Exhibition
Adolf Luther, Work and Collection
2 Sep 2017 – 21 Oct 2017
Event times
Opening Hours: Tuesday to Friday 2 – 6pm, Saturday 11am – 4pm, or by
appointment
Cost of entry
free
Address
- Kannenfeldplatz 6
- Basel
Basel - CH-4056
- Switzerland
Von Bartha, Basel is pleased to announce an exhibition of works by the late German artist Adolf Luther, in collaboration with the Adolf-Luther-Foundation, Krefeld.
About
Presented alongside influential pieces from the artist’s private collection - including Alexander Calder, Yves Klein and Lucio Fontana - the exhibition provides a comprehensive overview of the artist, both as creative and collector.
Luther’s fascination with light - in particular in its relation to materiality - characterised his practice from the early 1960s onwards. Central to von Bartha’s exhibition is Flaschenzerschlagen (‘Bottle Smashing’), a performative work first executed publicly by Luther in Düsseldorf, 1968. This artistic ‘act-of-faith’ saw the artist smashing bottles within the gallery space – as the bottles shattered, light temporarily appeared on the edges of the broken pieces. The heap of fragments divided light from the happenings of the material world, revealing - at least momentarily - the existence of light as a brief visual phenomenon, independent of the reality of objects. For Luther, this action simultaneously presented the end and beginning of an artistic procedure. Rejecting established modes of representation, the destructive act marked a pivotal moment in the artist’s journey towards the transcendence of traditional painting, bringing his art closer to reality.

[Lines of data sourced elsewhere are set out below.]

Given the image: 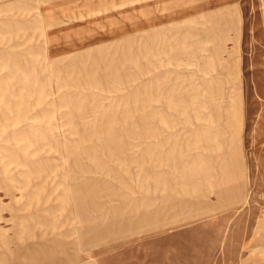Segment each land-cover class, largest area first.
<instances>
[{"label": "rangeland", "instance_id": "1", "mask_svg": "<svg viewBox=\"0 0 264 264\" xmlns=\"http://www.w3.org/2000/svg\"><path fill=\"white\" fill-rule=\"evenodd\" d=\"M50 248L264 264V0H0V264Z\"/></svg>", "mask_w": 264, "mask_h": 264}, {"label": "crops", "instance_id": "2", "mask_svg": "<svg viewBox=\"0 0 264 264\" xmlns=\"http://www.w3.org/2000/svg\"><path fill=\"white\" fill-rule=\"evenodd\" d=\"M122 231L120 232V233H118V234H116V237H126V236H133L134 234H137V233H131V234H128V233H126V232H124V229H121ZM144 232V231H143ZM106 237H109V236H107L106 235ZM105 238V237H104ZM102 239H103V237H102ZM99 244L100 245H102L103 244V240H101L100 242H99ZM53 252H54V254L57 252V251H55L54 249H52V248H50L48 251H46L45 253H44V257H43V259L42 260H49V262H50V264H60L59 262H58V260H56V258H55V256H54V254H53ZM65 252V251H64ZM41 260V261H42ZM40 261V260H39ZM52 261H53V263H52ZM81 261V259L79 258V256H75V257H73V258H70L69 260H67L66 261V264H77V263H79ZM58 262V263H57ZM63 264H65V263H63Z\"/></svg>", "mask_w": 264, "mask_h": 264}]
</instances>
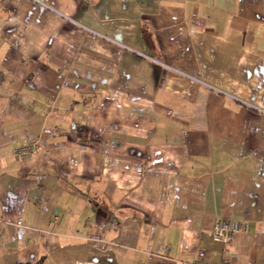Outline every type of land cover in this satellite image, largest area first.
<instances>
[{
	"label": "crops",
	"instance_id": "crops-1",
	"mask_svg": "<svg viewBox=\"0 0 264 264\" xmlns=\"http://www.w3.org/2000/svg\"><path fill=\"white\" fill-rule=\"evenodd\" d=\"M225 257L264 264V0H0V264Z\"/></svg>",
	"mask_w": 264,
	"mask_h": 264
},
{
	"label": "built area",
	"instance_id": "built-area-1",
	"mask_svg": "<svg viewBox=\"0 0 264 264\" xmlns=\"http://www.w3.org/2000/svg\"><path fill=\"white\" fill-rule=\"evenodd\" d=\"M40 147L38 142L23 145L14 150V155L20 160H23L34 154ZM247 225L242 224L240 221L232 220L229 218L217 219L213 227V238L216 242L221 244H229L233 242L236 236L242 232H247ZM193 264H231L228 258H223L219 262L211 260L198 259Z\"/></svg>",
	"mask_w": 264,
	"mask_h": 264
},
{
	"label": "trees",
	"instance_id": "trees-1",
	"mask_svg": "<svg viewBox=\"0 0 264 264\" xmlns=\"http://www.w3.org/2000/svg\"><path fill=\"white\" fill-rule=\"evenodd\" d=\"M142 35H143V40L148 47H153L155 45L152 33L150 31L143 30ZM19 264H23V263H19Z\"/></svg>",
	"mask_w": 264,
	"mask_h": 264
}]
</instances>
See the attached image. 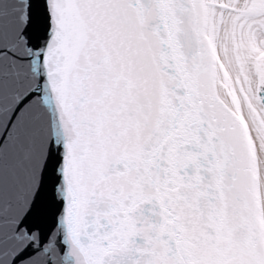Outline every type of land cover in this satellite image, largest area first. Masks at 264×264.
Instances as JSON below:
<instances>
[{"label": "snow or ice", "instance_id": "1", "mask_svg": "<svg viewBox=\"0 0 264 264\" xmlns=\"http://www.w3.org/2000/svg\"><path fill=\"white\" fill-rule=\"evenodd\" d=\"M0 264H264V0H0Z\"/></svg>", "mask_w": 264, "mask_h": 264}]
</instances>
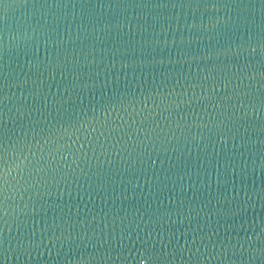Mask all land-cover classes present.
Here are the masks:
<instances>
[{"label":"water","instance_id":"obj_1","mask_svg":"<svg viewBox=\"0 0 264 264\" xmlns=\"http://www.w3.org/2000/svg\"><path fill=\"white\" fill-rule=\"evenodd\" d=\"M0 264H264V0H0Z\"/></svg>","mask_w":264,"mask_h":264}]
</instances>
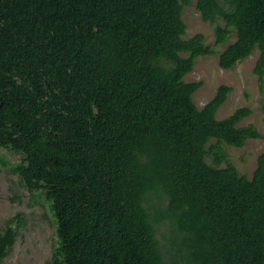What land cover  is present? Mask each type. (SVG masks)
I'll return each mask as SVG.
<instances>
[{"label": "trees", "instance_id": "trees-1", "mask_svg": "<svg viewBox=\"0 0 264 264\" xmlns=\"http://www.w3.org/2000/svg\"><path fill=\"white\" fill-rule=\"evenodd\" d=\"M187 1L0 0V146L55 219L44 264H264V152L250 176L219 165L220 142L261 133L238 125L247 106L216 117L230 85L198 107L184 79L198 55L228 68L256 47L261 83L264 0H196L215 44L234 32L219 51L183 36Z\"/></svg>", "mask_w": 264, "mask_h": 264}, {"label": "rangeland", "instance_id": "rangeland-1", "mask_svg": "<svg viewBox=\"0 0 264 264\" xmlns=\"http://www.w3.org/2000/svg\"><path fill=\"white\" fill-rule=\"evenodd\" d=\"M182 18L186 24L184 37L195 32L204 34V42L216 51L221 50L235 37L231 32L223 44H215V22L204 21L196 7V0L183 3ZM223 23L222 19L218 20ZM258 55V49L245 58L237 60L231 67L218 65V53L198 55L192 70L184 76L185 80L201 79L202 84L193 92L192 98L201 107L215 93L221 83L231 86L226 99L218 106L216 117L223 118L237 107L247 106L250 113L244 116L238 125L253 124L261 133L260 137L248 138L241 146L220 142L219 146L225 152L221 166L227 161L232 162L239 173L250 176L256 165L257 155L264 152V77L261 83L253 66ZM211 137L206 147L215 143ZM206 161L213 163L211 155H206ZM20 154L0 146V231L5 223L12 219L18 223L15 240L8 254L0 260V264H44L51 256L56 242L55 219L48 203L39 192L28 191L20 181L17 173L12 170L13 163L19 161ZM166 233L164 226L157 231V238L164 250Z\"/></svg>", "mask_w": 264, "mask_h": 264}]
</instances>
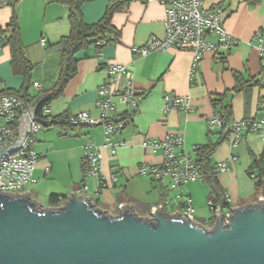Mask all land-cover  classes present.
Instances as JSON below:
<instances>
[{
    "label": "crops",
    "instance_id": "obj_1",
    "mask_svg": "<svg viewBox=\"0 0 264 264\" xmlns=\"http://www.w3.org/2000/svg\"><path fill=\"white\" fill-rule=\"evenodd\" d=\"M122 0H94L81 6L86 24L99 22L108 7ZM220 7L224 12L226 31L241 40L240 45L221 56L205 53L195 76L190 75L193 55L188 51L170 48L140 56L133 47L145 45L151 38L165 37L166 9L159 3L130 0L111 17L113 31L106 36L101 49L92 45L76 54V73L62 94L49 103L53 118L88 112L93 119L101 117L97 106L99 87L107 81L108 63L126 67L116 89L129 87L142 95L134 110L115 100V115L128 118L117 140L123 145L112 155L103 149L102 174L117 176L111 186L99 190L96 179L85 173L84 147L92 140L96 146L104 142L103 126L49 127L37 134L35 150L39 156L33 181L25 188L31 198L43 208L63 206L72 195L88 197L94 206L113 216L127 205L143 218L163 208L168 214L187 216L186 198L191 200L194 221L213 227L215 214L209 207L211 187L206 182H191L184 187V196L177 198L170 180L152 181L139 175L143 164L161 161L160 153L145 149L147 140H164L168 135L184 137L186 148L194 150L216 144L222 135L211 133L208 121L227 107L231 122L264 118V78L257 42V31L264 36V0H205V8ZM70 6L58 0H0V28H7L13 20L20 31L28 60L34 66L30 76L15 74L11 64L10 47L0 52V92L24 93L31 107L44 100L58 81L61 58L56 46L71 31ZM47 40L46 46L41 45ZM215 40V39H214ZM98 46H101L98 44ZM39 83L41 89L33 84ZM166 95L188 97L191 111L165 109ZM221 100V104L216 101ZM264 156V136L248 133L238 146L221 141L211 157L212 166L228 163V170L217 178L221 190L231 201L223 209L264 200L257 192L255 179L248 172L256 160ZM236 158L232 161L231 158ZM49 170V173L46 171ZM259 174L255 170L254 176ZM84 188H87L84 189ZM59 196L60 206L50 205V196ZM208 224H207V223Z\"/></svg>",
    "mask_w": 264,
    "mask_h": 264
},
{
    "label": "water",
    "instance_id": "obj_2",
    "mask_svg": "<svg viewBox=\"0 0 264 264\" xmlns=\"http://www.w3.org/2000/svg\"><path fill=\"white\" fill-rule=\"evenodd\" d=\"M41 102L19 121L18 151ZM117 216L72 195L43 208L29 193L0 190V264H264V200L217 212L212 228L163 208L149 218L127 205Z\"/></svg>",
    "mask_w": 264,
    "mask_h": 264
},
{
    "label": "built area",
    "instance_id": "obj_3",
    "mask_svg": "<svg viewBox=\"0 0 264 264\" xmlns=\"http://www.w3.org/2000/svg\"><path fill=\"white\" fill-rule=\"evenodd\" d=\"M146 3H159L166 9L165 37L163 39L151 38L143 46H135L134 54L147 56L152 52H165L170 48L188 51L193 55L191 76H195L197 66L205 53L221 56L240 45L241 40L229 34L224 27V12L220 7L206 9L205 0H144ZM256 1V0H251ZM7 33L5 28H0V52L4 49ZM215 39V40H214ZM252 42L258 43L262 76L264 78V36L262 31H257ZM47 40L42 39L41 45L46 46ZM104 45V43H99ZM107 81L98 90L99 100L97 106L101 110V117L93 119L88 112H81L68 116L66 119L70 127L103 126L104 142L96 146L92 140L84 147V162L86 175L96 179L99 190L111 186L117 181V176L107 178L102 174L103 149H108L112 155L123 145L117 140L118 135L125 128L126 121L115 115V100L136 110L142 95L137 93L131 83L129 87L120 92L116 83L120 75L126 74V67L108 63L106 65ZM33 86L40 90L41 85ZM165 109L190 112L191 103L188 97L166 95L164 97ZM29 102L13 94H0V150L13 146L18 139L19 121L23 115L29 114ZM264 109V103L260 104ZM36 119L45 121H32L31 131L27 135L22 147L13 153H6L0 160V190L5 194H24L25 188L33 181V173L38 165L39 156L35 150L37 134L45 126L53 122L49 107H44L37 113ZM210 132H223L226 141L232 146H238L248 133H257L264 136V118L244 119L226 123L221 114H216L208 121ZM143 147L154 153H160L161 161L156 164H143L139 175L162 182L170 180L169 188L177 191V198L184 196V187L195 181L204 182V177L197 164L196 149L186 148L184 137L168 135L164 140H147ZM232 157L231 160L235 161ZM220 172L228 170V163L217 165ZM49 173V170L46 171ZM255 178L254 174L251 176ZM87 190V188H84ZM226 201H231L226 196ZM187 218L193 219L191 214V200L186 198ZM209 207L214 212L224 213L221 207H215L212 199ZM212 228V227H211Z\"/></svg>",
    "mask_w": 264,
    "mask_h": 264
},
{
    "label": "trees",
    "instance_id": "obj_4",
    "mask_svg": "<svg viewBox=\"0 0 264 264\" xmlns=\"http://www.w3.org/2000/svg\"><path fill=\"white\" fill-rule=\"evenodd\" d=\"M61 3L70 6L69 21L71 25L70 34L67 37H64L56 46L58 47L60 58H61V72L58 81L55 83L53 89L48 93L47 97L41 101L39 107V113H41L44 107H48L51 101L57 99L63 92L64 87L67 82L73 78L76 73V62L75 56L77 53L86 50L90 46L94 45L98 49H101L102 46H98L100 42L106 41V36L108 33L113 31L111 24V17L117 11L123 9L130 0H122L119 3L112 4L108 7L106 13L102 19L92 25H88L84 22L83 16L81 13V6L90 1L94 0H58ZM7 33L5 47H10L11 50V64L12 69L15 74H21L23 76H30L31 72L34 69V66L28 60L26 54V48L24 47L19 28L16 24V21L13 20L9 27L5 28ZM0 94H13L21 99L27 100V95L22 93L15 92H0ZM40 103V102H39ZM217 104H221V100L216 101ZM38 104V103H37ZM224 113L221 114L226 123L231 122V117L229 112H227V107L224 108ZM68 116H62L59 118H53V122L46 125V128L56 127V126H67L70 127L66 119ZM127 120L128 118H123ZM213 133V132H211ZM222 137L219 142L216 144H208L196 148V157L197 164L200 168V172L204 177V182H206L211 187V198L215 207H221L225 209L229 207L225 199V194L221 190L219 181L217 178V168L212 166L211 157L213 156L216 147L221 141H226V137L223 132H219ZM85 165V173H86ZM255 170L259 171V174L255 176V186L257 192L264 194V156L260 160H256L252 167L250 168L248 174L251 177ZM50 205L51 206H60V198L57 195L50 196ZM213 212V211H212Z\"/></svg>",
    "mask_w": 264,
    "mask_h": 264
},
{
    "label": "rangeland",
    "instance_id": "obj_5",
    "mask_svg": "<svg viewBox=\"0 0 264 264\" xmlns=\"http://www.w3.org/2000/svg\"><path fill=\"white\" fill-rule=\"evenodd\" d=\"M198 182H200V181H198ZM207 223V222H206ZM208 224V223H207Z\"/></svg>",
    "mask_w": 264,
    "mask_h": 264
}]
</instances>
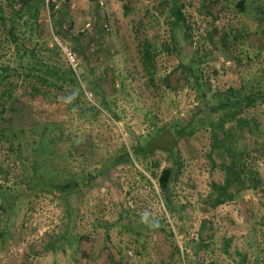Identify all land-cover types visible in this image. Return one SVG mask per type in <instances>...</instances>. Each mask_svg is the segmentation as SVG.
<instances>
[{
  "label": "rangeland",
  "instance_id": "rangeland-1",
  "mask_svg": "<svg viewBox=\"0 0 264 264\" xmlns=\"http://www.w3.org/2000/svg\"><path fill=\"white\" fill-rule=\"evenodd\" d=\"M239 1L47 0L41 35L62 48L100 113L83 120L65 103L32 99L21 89L30 121L62 122L77 132L76 144L62 142L58 152L73 151L68 162L80 187L57 194L22 184L17 170L0 173V264H264V100L221 129L211 128L217 115L197 96L200 89L224 98L257 70L264 74L256 18L264 0H247L246 13L234 7ZM230 32L246 36L227 43L229 56L242 55L239 63L221 51ZM146 40L158 50L154 77L141 61ZM247 54L257 61L247 63ZM196 60L186 81L185 68ZM173 125H186L189 134L164 149L173 133L160 128ZM152 139L163 146L139 159L135 146ZM125 151L132 162L113 168ZM165 168L173 170V211L154 176ZM169 229L180 253L171 251ZM201 240L208 244L202 258Z\"/></svg>",
  "mask_w": 264,
  "mask_h": 264
},
{
  "label": "trees",
  "instance_id": "trees-1",
  "mask_svg": "<svg viewBox=\"0 0 264 264\" xmlns=\"http://www.w3.org/2000/svg\"><path fill=\"white\" fill-rule=\"evenodd\" d=\"M46 2L47 0H6L4 3L0 0V173H5L8 176L11 171L17 170L20 172L21 183L30 186V188L64 193L80 187L79 177L70 171L68 161L74 154L73 151L67 150L59 153L58 147L65 141L71 142V146L76 144L78 141L77 132L62 122L30 121L32 119L31 107L22 98L26 95L32 99L41 98L53 103L63 102L69 112H75L83 120L88 115L96 117L100 110L88 101L86 91L82 88L76 70L65 63L66 57L62 48L57 43L50 46L48 38L41 35L38 19ZM246 3L247 0H241L234 7L239 12L246 13ZM7 7L13 11L10 15L6 11ZM256 18L262 29L260 32L263 33L264 8L256 13ZM175 20L181 23L183 18L177 17ZM245 37L244 33L232 34L231 32L221 37V51L226 59L235 58L238 63L242 61L241 54L235 57L228 55L231 51L227 43L231 38L234 39L232 43L235 44ZM11 48L12 53L8 56ZM165 48L170 50L168 45ZM157 53L158 50L152 42L148 40L141 42V61L151 77L156 74ZM2 57H6V60ZM245 59L247 63H252L257 61L258 55L247 54ZM200 62L201 60H196L185 68L188 73L186 81H189V78L194 75V64ZM257 67L261 68L260 65ZM196 82L197 79H195ZM21 89H23V96ZM91 91V94L98 93V90L95 89ZM197 92L198 100L202 99L210 109V113L217 115V120L210 123L211 128L219 126L224 129L229 122L237 121L246 109L254 107L258 99L264 100V74H261V70H257L250 80L245 81V84L241 83L238 89L231 88L224 94V98L220 97L223 96L222 94L208 97V93L206 91L201 93L200 89ZM216 97L220 101L218 106H211L210 101H216L218 99ZM102 102L104 108L110 110L108 103L105 100ZM193 116L198 117L199 114ZM187 129L186 125L160 128L159 134L165 131L173 133V143L163 148L172 150L178 145L180 139L186 138L189 134ZM190 133L193 134V131ZM226 133L228 131H225V135ZM160 145L152 139L144 145L137 144L134 152L139 159L146 158L153 154L154 150L163 146ZM222 147L226 148V143H223ZM2 154H5V160H1ZM130 156V153L125 151L116 156L110 164L114 168L124 163H131ZM172 172V168H165L158 176L154 174L166 198V207L169 211H173L171 193L169 192ZM5 179L8 180V177ZM222 203H224V199L216 201V205ZM152 228L159 231L163 227L159 222H156L152 224ZM141 235L140 231L137 237ZM167 236L171 251H174L175 254L180 253V246L176 241L174 231L169 229ZM135 241H138V238ZM205 249H208V244L203 240L198 242L197 257H201Z\"/></svg>",
  "mask_w": 264,
  "mask_h": 264
},
{
  "label": "built area",
  "instance_id": "built-area-1",
  "mask_svg": "<svg viewBox=\"0 0 264 264\" xmlns=\"http://www.w3.org/2000/svg\"><path fill=\"white\" fill-rule=\"evenodd\" d=\"M71 58V57H70Z\"/></svg>",
  "mask_w": 264,
  "mask_h": 264
}]
</instances>
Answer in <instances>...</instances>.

These concerns are reflected in the art and artist’s presented alongside Luther in von Bartha’s gallery space; Lucio Fontana, Piero Manzoni and Yves Klein were similarly renowned for their ‘destructive’ methods of production. Through peer-to-peer exchanges, as well as purchases, Luther’s collection reaffirmed his interest in art which pushed beyond the formal picture plane. Spanning the geometric abstractions of the 1920s and 1930s, as well as the object and kinetic art of the 1950s and 1960s, the collection lays no claim to comprehensiveness, rather it serves as a form of identification and examination of particular artistic moments.
Also on show at von Bartha are Luther’s Lichtschleusen (Light Sluices, 1962), two sheets of glass filled with glass fragments. The works diffuse light across the broken edges contained in the piece. From the mid-60s onwards, Luther replaced the glass fragments with lenses, concave and convex mirrors and prisms. Through the use of these optical materials, Luther acquired further essential knowledge about light; the artist explained, “The light energy that travels rapidly through space carries images with it. I see light as a trans-optical substance, which contains an infinite number of images.”
Similarly, Luther's dazzling Hohlspiegelobjekt (Concave Mirror Object, 1971) presents 44 square concave mirrors laid in a geometric grid. The work further exemplifies Luther’s radical ideas concerning dimensions beyond the canvas - light is more than the subject of the work, it becomes its embodiment. Hohlspiegelobjekt’s strict form belies the organic nature of the light it diffuses across the gallery space, continuously reflecting the changing environment which it inhabits. This unpredictability, produced and manipulated by the work’s setting, is integral to Calder’s mobile The Yellow Dot (1956) and Vassilakis Takis‘ Electro-Magnétique (1967), also present in von Bartha’s gallery space; all three works – existing somewhere between art object and scientific apparatus - rely on external forces to achieve their effect, thus encouraging a direct interaction between the viewer and the artwork.